Jacques Diouf, alors Directeur Général de la Fao s'est réjoui au cours de cette année 2011 qu'une dizaine de pays africains parmi lesquels le Malawi soient entrés dans un cycle d'abondance pour répondre à la question de l'insécurité alimentaire. Pouvez-vous dire quel est le secret de ces pays? (Sud Quotidien)
Bien que l’Afrique ait de gros efforts à faire en matière de lutte contre la faim, ce continent connaît malgré tout des succès dans ce domaine. Prenez en particulier le cas du Ghana. Ce pays a réussi à atteindre l’Objectif du millénaire pour le développement qui prévoit de réduire de moitié entre 1990 et 2015, la proportion de la population qui souffre de la faim. Il l’a atteint en soutenant ses fermiers dans deux secteurs importants et prioritaires : l’investissement public, notamment en matière de recherche-développement, et des politiques ad-hoc, permettant notamment l’accès des fermiers aux semences et au marché. Des mesures qui ont été prises dans d’autres pays et qui expliquent leur relatif succès.
• Cet article est publié dans le cadre d'un projet éditorial soutenu par le CTA dans le cadre des Briefings de Bruxelles (http://bruxellesbriefings.net), mais ne reflète pas nécessairement le point de vue de cette organisation.

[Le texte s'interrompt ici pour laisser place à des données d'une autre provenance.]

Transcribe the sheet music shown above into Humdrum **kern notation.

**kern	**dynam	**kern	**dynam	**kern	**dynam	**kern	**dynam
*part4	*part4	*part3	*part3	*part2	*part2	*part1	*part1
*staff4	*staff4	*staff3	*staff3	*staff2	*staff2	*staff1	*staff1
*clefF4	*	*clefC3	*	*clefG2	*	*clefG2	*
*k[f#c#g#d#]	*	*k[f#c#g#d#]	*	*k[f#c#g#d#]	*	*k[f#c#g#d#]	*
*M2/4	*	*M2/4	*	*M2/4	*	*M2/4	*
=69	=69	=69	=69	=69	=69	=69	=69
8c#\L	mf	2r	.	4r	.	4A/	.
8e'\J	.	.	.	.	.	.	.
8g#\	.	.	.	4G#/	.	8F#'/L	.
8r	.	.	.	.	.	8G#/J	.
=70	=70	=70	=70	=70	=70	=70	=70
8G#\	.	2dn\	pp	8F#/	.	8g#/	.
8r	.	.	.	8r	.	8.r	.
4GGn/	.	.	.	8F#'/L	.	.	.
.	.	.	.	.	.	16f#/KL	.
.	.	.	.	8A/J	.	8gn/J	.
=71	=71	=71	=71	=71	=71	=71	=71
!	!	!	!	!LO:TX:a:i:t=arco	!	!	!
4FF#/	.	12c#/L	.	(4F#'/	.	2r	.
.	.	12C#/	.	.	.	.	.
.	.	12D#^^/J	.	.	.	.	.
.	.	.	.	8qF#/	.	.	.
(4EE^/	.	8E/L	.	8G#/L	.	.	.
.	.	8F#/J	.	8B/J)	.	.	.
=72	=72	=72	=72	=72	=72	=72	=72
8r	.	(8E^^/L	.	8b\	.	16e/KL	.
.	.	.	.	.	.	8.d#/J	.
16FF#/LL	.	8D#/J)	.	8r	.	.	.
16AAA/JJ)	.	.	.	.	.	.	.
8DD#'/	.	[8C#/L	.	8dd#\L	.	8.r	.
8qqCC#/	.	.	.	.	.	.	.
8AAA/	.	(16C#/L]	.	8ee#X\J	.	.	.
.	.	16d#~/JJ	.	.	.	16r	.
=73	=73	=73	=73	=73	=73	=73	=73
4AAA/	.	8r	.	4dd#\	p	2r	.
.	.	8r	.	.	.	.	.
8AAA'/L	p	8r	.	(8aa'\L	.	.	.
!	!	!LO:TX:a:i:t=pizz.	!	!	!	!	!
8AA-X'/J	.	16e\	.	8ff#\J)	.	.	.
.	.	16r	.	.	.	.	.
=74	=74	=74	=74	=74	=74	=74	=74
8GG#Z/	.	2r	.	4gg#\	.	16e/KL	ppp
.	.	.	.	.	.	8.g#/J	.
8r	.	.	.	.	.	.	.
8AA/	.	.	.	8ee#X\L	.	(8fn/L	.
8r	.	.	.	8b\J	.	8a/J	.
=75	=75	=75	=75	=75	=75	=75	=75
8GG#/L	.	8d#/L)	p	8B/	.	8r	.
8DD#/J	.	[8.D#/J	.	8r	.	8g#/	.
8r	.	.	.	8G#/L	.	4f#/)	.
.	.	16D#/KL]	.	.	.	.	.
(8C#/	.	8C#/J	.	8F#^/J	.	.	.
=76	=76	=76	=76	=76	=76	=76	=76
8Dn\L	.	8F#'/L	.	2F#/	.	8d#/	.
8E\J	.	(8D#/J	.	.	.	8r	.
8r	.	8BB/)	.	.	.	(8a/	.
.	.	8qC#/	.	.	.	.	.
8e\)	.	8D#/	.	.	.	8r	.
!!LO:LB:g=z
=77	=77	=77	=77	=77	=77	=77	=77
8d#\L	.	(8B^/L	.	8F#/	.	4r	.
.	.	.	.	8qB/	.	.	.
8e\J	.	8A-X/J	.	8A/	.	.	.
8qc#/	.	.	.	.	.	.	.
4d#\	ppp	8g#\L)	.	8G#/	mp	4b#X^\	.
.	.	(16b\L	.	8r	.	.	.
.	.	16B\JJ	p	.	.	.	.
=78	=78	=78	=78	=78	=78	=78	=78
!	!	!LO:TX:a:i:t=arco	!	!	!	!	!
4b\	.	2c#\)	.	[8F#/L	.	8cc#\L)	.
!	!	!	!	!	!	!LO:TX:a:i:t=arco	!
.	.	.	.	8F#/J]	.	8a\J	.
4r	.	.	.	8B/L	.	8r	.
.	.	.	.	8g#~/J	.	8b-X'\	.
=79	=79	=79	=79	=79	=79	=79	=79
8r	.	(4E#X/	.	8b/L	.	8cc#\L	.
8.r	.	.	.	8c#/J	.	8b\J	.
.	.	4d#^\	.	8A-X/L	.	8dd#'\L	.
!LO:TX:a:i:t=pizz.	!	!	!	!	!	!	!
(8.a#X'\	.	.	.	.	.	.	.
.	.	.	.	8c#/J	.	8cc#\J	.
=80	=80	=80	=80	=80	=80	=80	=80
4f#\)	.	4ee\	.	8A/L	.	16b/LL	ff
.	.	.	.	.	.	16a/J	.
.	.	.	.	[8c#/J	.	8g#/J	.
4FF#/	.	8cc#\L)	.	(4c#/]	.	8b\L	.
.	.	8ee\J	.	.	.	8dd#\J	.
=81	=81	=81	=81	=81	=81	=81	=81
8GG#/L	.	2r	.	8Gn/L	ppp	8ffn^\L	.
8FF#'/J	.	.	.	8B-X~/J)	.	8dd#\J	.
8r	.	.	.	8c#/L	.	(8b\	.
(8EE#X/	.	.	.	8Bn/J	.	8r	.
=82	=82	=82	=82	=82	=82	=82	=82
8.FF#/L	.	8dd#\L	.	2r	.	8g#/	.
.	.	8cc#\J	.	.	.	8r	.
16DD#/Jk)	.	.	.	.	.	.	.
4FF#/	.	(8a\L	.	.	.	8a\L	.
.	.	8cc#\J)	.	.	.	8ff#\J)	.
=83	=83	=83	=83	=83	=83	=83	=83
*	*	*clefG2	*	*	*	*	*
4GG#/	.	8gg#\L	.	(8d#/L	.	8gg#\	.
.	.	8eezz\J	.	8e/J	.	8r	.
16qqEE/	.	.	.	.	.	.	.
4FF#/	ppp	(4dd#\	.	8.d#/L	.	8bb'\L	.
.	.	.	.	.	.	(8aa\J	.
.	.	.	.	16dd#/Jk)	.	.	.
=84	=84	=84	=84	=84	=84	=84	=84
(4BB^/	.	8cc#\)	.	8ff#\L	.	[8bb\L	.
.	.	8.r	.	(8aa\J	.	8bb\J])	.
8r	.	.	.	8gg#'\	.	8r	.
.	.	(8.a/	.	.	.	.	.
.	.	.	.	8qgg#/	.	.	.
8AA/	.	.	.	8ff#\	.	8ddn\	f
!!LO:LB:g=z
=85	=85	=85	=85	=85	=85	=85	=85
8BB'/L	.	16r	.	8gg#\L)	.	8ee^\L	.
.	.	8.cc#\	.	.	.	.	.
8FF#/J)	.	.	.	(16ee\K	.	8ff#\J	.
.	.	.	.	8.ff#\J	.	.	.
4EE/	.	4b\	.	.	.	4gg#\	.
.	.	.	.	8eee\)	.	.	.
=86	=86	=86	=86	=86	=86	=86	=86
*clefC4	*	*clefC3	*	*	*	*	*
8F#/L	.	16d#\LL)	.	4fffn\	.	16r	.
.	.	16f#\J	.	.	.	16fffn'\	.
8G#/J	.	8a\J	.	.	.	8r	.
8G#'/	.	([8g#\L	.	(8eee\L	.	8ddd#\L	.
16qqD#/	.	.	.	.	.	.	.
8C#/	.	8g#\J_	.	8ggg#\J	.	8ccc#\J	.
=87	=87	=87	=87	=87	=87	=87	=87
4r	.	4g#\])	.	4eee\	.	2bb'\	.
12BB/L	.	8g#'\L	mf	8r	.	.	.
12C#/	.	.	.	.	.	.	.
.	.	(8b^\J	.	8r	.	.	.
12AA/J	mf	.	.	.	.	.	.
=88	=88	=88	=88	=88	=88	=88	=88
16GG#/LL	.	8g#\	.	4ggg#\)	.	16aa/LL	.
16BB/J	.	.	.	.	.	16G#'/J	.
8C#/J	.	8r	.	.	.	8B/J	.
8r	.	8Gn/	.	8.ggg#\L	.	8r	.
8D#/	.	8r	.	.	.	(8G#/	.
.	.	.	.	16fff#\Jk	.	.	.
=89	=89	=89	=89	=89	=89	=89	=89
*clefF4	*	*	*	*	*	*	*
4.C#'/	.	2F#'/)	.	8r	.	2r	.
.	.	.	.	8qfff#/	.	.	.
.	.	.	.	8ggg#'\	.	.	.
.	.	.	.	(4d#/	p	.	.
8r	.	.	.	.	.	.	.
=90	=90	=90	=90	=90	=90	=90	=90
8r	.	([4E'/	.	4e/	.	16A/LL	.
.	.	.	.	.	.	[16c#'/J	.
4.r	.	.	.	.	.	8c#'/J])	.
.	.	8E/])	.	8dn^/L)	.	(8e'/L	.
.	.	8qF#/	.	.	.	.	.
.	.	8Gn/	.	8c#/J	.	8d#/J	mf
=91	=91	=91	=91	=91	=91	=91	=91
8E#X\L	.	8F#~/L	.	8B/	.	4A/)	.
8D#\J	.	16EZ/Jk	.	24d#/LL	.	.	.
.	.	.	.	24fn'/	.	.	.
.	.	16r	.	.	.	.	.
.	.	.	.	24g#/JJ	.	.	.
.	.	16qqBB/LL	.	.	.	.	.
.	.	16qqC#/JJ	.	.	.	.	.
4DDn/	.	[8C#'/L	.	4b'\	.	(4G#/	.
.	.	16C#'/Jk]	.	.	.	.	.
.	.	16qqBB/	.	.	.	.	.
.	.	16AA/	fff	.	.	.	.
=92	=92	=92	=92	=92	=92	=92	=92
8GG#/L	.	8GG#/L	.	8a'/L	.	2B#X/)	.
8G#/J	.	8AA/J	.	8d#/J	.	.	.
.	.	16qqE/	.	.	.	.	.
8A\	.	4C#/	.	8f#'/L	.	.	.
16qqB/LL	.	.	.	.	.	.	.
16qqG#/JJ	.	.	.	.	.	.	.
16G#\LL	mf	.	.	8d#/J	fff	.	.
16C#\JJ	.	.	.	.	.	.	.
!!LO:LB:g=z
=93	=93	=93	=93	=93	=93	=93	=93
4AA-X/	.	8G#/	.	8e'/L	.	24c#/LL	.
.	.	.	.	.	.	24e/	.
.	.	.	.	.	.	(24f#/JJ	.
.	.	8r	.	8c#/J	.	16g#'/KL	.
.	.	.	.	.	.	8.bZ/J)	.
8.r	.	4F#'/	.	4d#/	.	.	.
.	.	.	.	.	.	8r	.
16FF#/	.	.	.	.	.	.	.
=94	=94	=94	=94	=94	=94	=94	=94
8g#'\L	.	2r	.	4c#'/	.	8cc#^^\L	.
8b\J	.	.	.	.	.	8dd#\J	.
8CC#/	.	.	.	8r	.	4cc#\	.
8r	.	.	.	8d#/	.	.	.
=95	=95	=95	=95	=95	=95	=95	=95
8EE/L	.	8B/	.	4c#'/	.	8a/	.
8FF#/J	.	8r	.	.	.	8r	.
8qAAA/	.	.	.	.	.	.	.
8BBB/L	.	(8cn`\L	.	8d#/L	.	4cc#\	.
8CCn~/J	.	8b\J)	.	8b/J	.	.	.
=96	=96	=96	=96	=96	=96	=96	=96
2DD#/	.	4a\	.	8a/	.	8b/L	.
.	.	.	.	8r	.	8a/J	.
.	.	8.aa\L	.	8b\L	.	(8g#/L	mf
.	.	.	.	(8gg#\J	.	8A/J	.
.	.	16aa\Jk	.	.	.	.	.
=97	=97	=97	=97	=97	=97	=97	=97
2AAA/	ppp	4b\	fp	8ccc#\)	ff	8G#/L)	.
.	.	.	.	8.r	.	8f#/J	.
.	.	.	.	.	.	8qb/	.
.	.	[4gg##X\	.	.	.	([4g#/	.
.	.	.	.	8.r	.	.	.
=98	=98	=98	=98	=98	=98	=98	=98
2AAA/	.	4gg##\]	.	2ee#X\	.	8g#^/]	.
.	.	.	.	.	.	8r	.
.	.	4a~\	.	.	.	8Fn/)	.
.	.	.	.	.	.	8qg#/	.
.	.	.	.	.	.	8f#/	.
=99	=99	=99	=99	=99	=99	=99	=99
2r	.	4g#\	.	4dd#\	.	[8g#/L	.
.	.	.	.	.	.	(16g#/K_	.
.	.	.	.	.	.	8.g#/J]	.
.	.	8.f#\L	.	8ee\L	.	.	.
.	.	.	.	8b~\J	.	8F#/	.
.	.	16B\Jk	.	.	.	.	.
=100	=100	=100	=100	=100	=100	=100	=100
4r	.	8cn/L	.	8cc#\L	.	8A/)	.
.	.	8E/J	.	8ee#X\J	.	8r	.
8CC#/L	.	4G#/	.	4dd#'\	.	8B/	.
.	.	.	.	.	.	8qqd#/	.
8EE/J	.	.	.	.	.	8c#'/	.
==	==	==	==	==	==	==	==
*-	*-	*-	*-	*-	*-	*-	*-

Propos recueillis par Mame Aly KONTE de Sud Quotidien (Senegal), en collaboration avec Les Echos du Mali (Mali), Le Républicain (Niger), Addis Fortune (Ethiopia), The Zimbabwean (Zimbabwe) and Afronline.org (Italy)
ENCADRE
HAFEZ GHANEM
Economiste et gestionnaire
Titulaire d’un doctorat en économie de l'Université de la Californie, à Davis, Hafez Ghanem est un spécialiste du développement doté d’une grande expérience de l'analyse des politiques, de la formulation de projets, de la supervision des institutions multinationales et de leur gestion. Il a travaillé dans différentes régions: Afrique, Europe et Asie centrale, Moyen-Orient et Afrique du Nord, et en Asie du Sud-est. Il est depuis 2007 Sous-directeur Général de la Fao pour le développement économique et social, en charge des travaux d'analyse de l’Organisation dans divers domaines: sécurité alimentaire, développement agricole, commerce et marchés, questions de parité et d’équité hommes-femmes, et statistiques. Il produit trois publications phare de la Fao : «La situation mondiale de l'alimentation et de l'agriculture», «L'état de l'insécurité alimentaire dans le monde» et «La situation des marchés des produits agricoles». Avant d’entrer à la Fao, il a travaillé pendant 24 ans à la Banque Mondiale comme économiste principal, pour l’Afrique de l'Ouest et de l’Asie du Sud. M. Ghanem a signé de nombreuses publications dans des revues spécialisées dont le Rapport sur le développement dans le monde de 1995.